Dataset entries
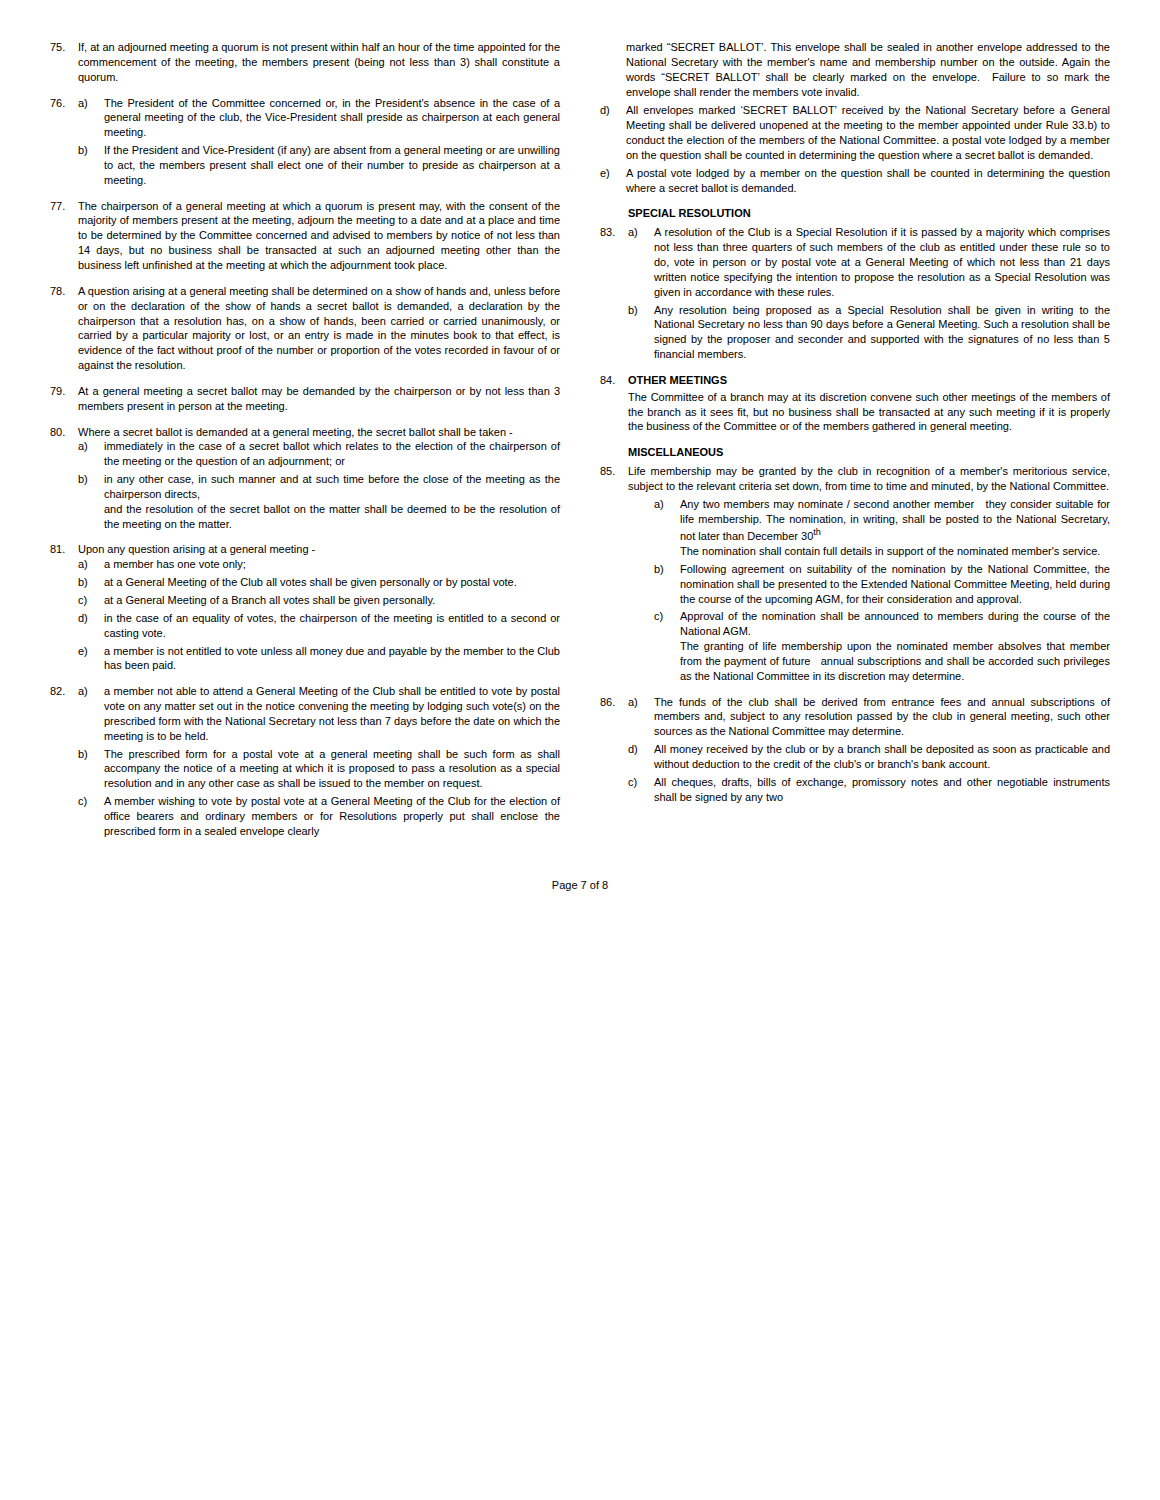75. If, at an adjourned meeting a quorum is not present within half an hour of the time appointed for the commencement of the meeting, the members present (being not less than 3) shall constitute a quorum.
76.
a) The President of the Committee concerned or, in the President's absence in the case of a general meeting of the club, the Vice-President shall preside as chairperson at each general meeting.
b) If the President and Vice-President (if any) are absent from a general meeting or are unwilling to act, the members present shall elect one of their number to preside as chairperson at a meeting.
77. The chairperson of a general meeting at which a quorum is present may, with the consent of the majority of members present at the meeting, adjourn the meeting to a date and at a place and time to be determined by the Committee concerned and advised to members by notice of not less than 14 days, but no business shall be transacted at such an adjourned meeting other than the business left unfinished at the meeting at which the adjournment took place.
78. A question arising at a general meeting shall be determined on a show of hands and, unless before or on the declaration of the show of hands a secret ballot is demanded, a declaration by the chairperson that a resolution has, on a show of hands, been carried or carried unanimously, or carried by a particular majority or lost, or an entry is made in the minutes book to that effect, is evidence of the fact without proof of the number or proportion of the votes recorded in favour of or against the resolution.
79. At a general meeting a secret ballot may be demanded by the chairperson or by not less than 3 members present in person at the meeting.
80. Where a secret ballot is demanded at a general meeting, the secret ballot shall be taken -
a) immediately in the case of a secret ballot which relates to the election of the chairperson of the meeting or the question of an adjournment; or
b) in any other case, in such manner and at such time before the close of the meeting as the chairperson directs,
and the resolution of the secret ballot on the matter shall be deemed to be the resolution of the meeting on the matter.
81. Upon any question arising at a general meeting -
a) a member has one vote only;
b) at a General Meeting of the Club all votes shall be given personally or by postal vote.
c) at a General Meeting of a Branch all votes shall be given personally.
d) in the case of an equality of votes, the chairperson of the meeting is entitled to a second or casting vote.
e) a member is not entitled to vote unless all money due and payable by the member to the Club has been paid.
82.
a) a member not able to attend a General Meeting of the Club shall be entitled to vote by postal vote on any matter set out in the notice convening the meeting by lodging such vote(s) on the prescribed form with the National Secretary not less than 7 days before the date on which the meeting is to be held.
b) The prescribed form for a postal vote at a general meeting shall be such form as shall accompany the notice of a meeting at which it is proposed to pass a resolution as a special resolution and in any other case as shall be issued to the member on request.
c) A member wishing to vote by postal vote at a General Meeting of the Club for the election of office bearers and ordinary members or for Resolutions properly put shall enclose the prescribed form in a sealed envelope clearly
marked “SECRET BALLOT’. This envelope shall be sealed in another envelope addressed to the National Secretary with the member's name and membership number on the outside. Again the words “SECRET BALLOT’ shall be clearly marked on the envelope. Failure to so mark the envelope shall render the members vote invalid.
d) All envelopes marked ‘SECRET BALLOT’ received by the National Secretary before a General Meeting shall be delivered unopened at the meeting to the member appointed under Rule 33.b) to conduct the election of the members of the National Committee. a postal vote lodged by a member on the question shall be counted in determining the question where a secret ballot is demanded.
e) A postal vote lodged by a member on the question shall be counted in determining the question where a secret ballot is demanded.
SPECIAL RESOLUTION
83.
a) A resolution of the Club is a Special Resolution if it is passed by a majority which comprises not less than three quarters of such members of the club as entitled under these rule so to do, vote in person or by postal vote at a General Meeting of which not less than 21 days written notice specifying the intention to propose the resolution as a Special Resolution was given in accordance with these rules.
b) Any resolution being proposed as a Special Resolution shall be given in writing to the National Secretary no less than 90 days before a General Meeting. Such a resolution shall be signed by the proposer and seconder and supported with the signatures of no less than 5 financial members.
84. OTHER MEETINGS
The Committee of a branch may at its discretion convene such other meetings of the members of the branch as it sees fit, but no business shall be transacted at any such meeting if it is properly the business of the Committee or of the members gathered in general meeting.
MISCELLANEOUS
85. Life membership may be granted by the club in recognition of a member's meritorious service, subject to the relevant criteria set down, from time to time and minuted, by the National Committee.
a) Any two members may nominate / second another member they consider suitable for life membership. The nomination, in writing, shall be posted to the National Secretary, not later than December 30th
The nomination shall contain full details in support of the nominated member's service.
b) Following agreement on suitability of the nomination by the National Committee, the nomination shall be presented to the Extended National Committee Meeting, held during the course of the upcoming AGM, for their consideration and approval.
c) Approval of the nomination shall be announced to members during the course of the National AGM.
The granting of life membership upon the nominated member absolves that member from the payment of future annual subscriptions and shall be accorded such privileges as the National Committee in its discretion may determine.
86.
a) The funds of the club shall be derived from entrance fees and annual subscriptions of members and, subject to any resolution passed by the club in general meeting, such other sources as the National Committee may determine.
d) All money received by the club or by a branch shall be deposited as soon as practicable and without deduction to the credit of the club's or branch's bank account.
c) All cheques, drafts, bills of exchange, promissory notes and other negotiable instruments shall be signed by any two
Page 7 of 8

PROBLEM TO SOLVE: Print exactly the lines running from the start of the entries above to the line with "77. The chairperson", both included; leave out any pictures.

RESULT:
75. If, at an adjourned meeting a quorum is not present within half an hour of the time appointed for the commencement of the meeting, the members present (being not less than 3) shall constitute a quorum.
76.
a) The President of the Committee concerned or, in the President's absence in the case of a general meeting of the club, the Vice-President shall preside as chairperson at each general meeting.
b) If the President and Vice-President (if any) are absent from a general meeting or are unwilling to act, the members present shall elect one of their number to preside as chairperson at a meeting.
77. The chairperson of a general meeting at which a quorum is present may, with the consent of the majority of members present at the meeting, adjourn the meeting to a date and at a place and time to be determined by the Committee concerned and advised to members by notice of not less than 14 days, but no business shall be transacted at such an adjourned meeting other than the business left unfinished at the meeting at which the adjournment took place.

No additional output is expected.